• _EXERCISE TEXT_
+++
It's difficult to say how something will be used in the future. 

[Med] An advice that is not implementable makes more troubles, IMHO.

Sorry, I thought you were asking what wgs or protocols planned to reference this.  For that, I don't know.  The intent is that it is information useful to those considering whether restoring metadata lost to encryption in mid-network is the right way to go.
 

My intent (and the understanding of other reviewers) is to highlight that these mechanisms have a privacy-damaging result and that this should be considered. 

[Med] I do think existing documents already make that job. I do think we need more.    


Sorry, did you mean "do not think we need more"?  If so, I obviously disagree.  This design pattern is used uncritically enough that a brief document describing why it isn't safe still seems to me useful.  Were it incorporated into a more general document (as noted before), that would also work.  If it later is, that more general work could obsolete this (though that's a bid for an informational document).
 

 In particularly, I'm concerned that some application functions in the network (e.g. recursive resolvers or proxies) do not consider the postive privacy implications of their aggregation and so do not consider adding this data back as problematic.

[Med] I’m also concerned with that, too (see e.g., http://www1.icsi.berkeley.edu/~narseo/papers/hotm42-vallinarodriguez.pdf). In the meantime, I’m also concerned with (1) some applications that leak privacy information without the consent of the user and (2) some application servers that may correlate various information shared by an application client to track users (e.g., https://panopticlick.eff.org/). BTW, I see that you are using “application function” which may not have the same meaning as the general “protocol” wording used in draft-hardie-*. Do you consider a DHCP relay as an “application function”?
+++
• _RECORDS FOR PROCESSING_
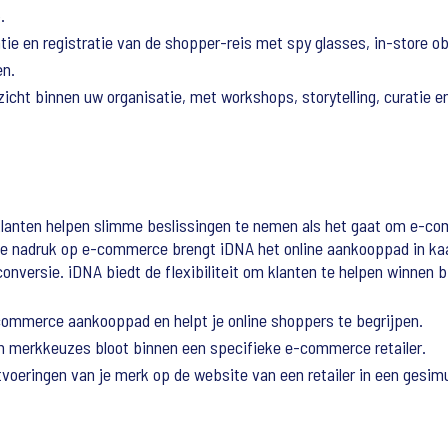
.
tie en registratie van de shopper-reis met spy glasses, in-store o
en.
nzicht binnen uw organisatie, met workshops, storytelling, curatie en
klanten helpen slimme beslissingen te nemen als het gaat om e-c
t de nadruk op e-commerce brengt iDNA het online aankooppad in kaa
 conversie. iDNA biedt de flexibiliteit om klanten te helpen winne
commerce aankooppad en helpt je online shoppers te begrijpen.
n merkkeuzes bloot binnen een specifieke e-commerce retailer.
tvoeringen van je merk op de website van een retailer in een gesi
+++
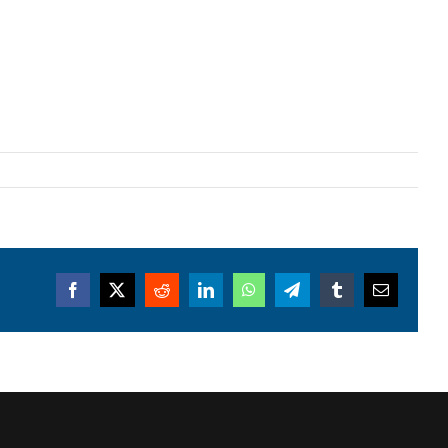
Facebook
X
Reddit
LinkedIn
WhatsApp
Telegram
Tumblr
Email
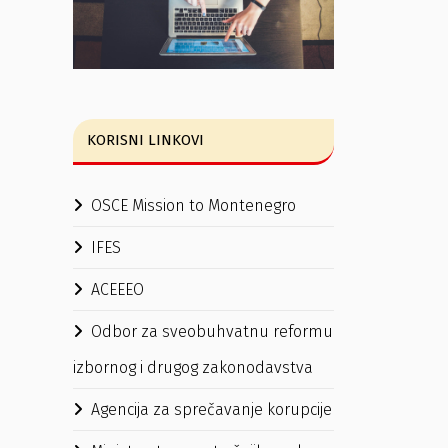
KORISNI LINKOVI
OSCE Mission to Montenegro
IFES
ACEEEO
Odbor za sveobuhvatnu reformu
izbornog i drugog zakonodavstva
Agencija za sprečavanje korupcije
+++
• _TASKS TO CARRY OUT_
- 1) List every abbreviation written entirely in capital letters that appears in the exchange about privacy and metadata.
- 2) In the records, transcribe the lines between the line holding "KORISNI LINKOVI" and the line holding "Agencija za sprečavanje korupcije", inclusive.

• _COMPLETED EXERCISE_
- 1)
IMHO
BTW
DHCP

- 2)
KORISNI LINKOVI
OSCE Mission to Montenegro
IFES
ACEEEO
Odbor za sveobuhvatnu reformu
izbornog i drugog zakonodavstva
Agencija za sprečavanje korupcije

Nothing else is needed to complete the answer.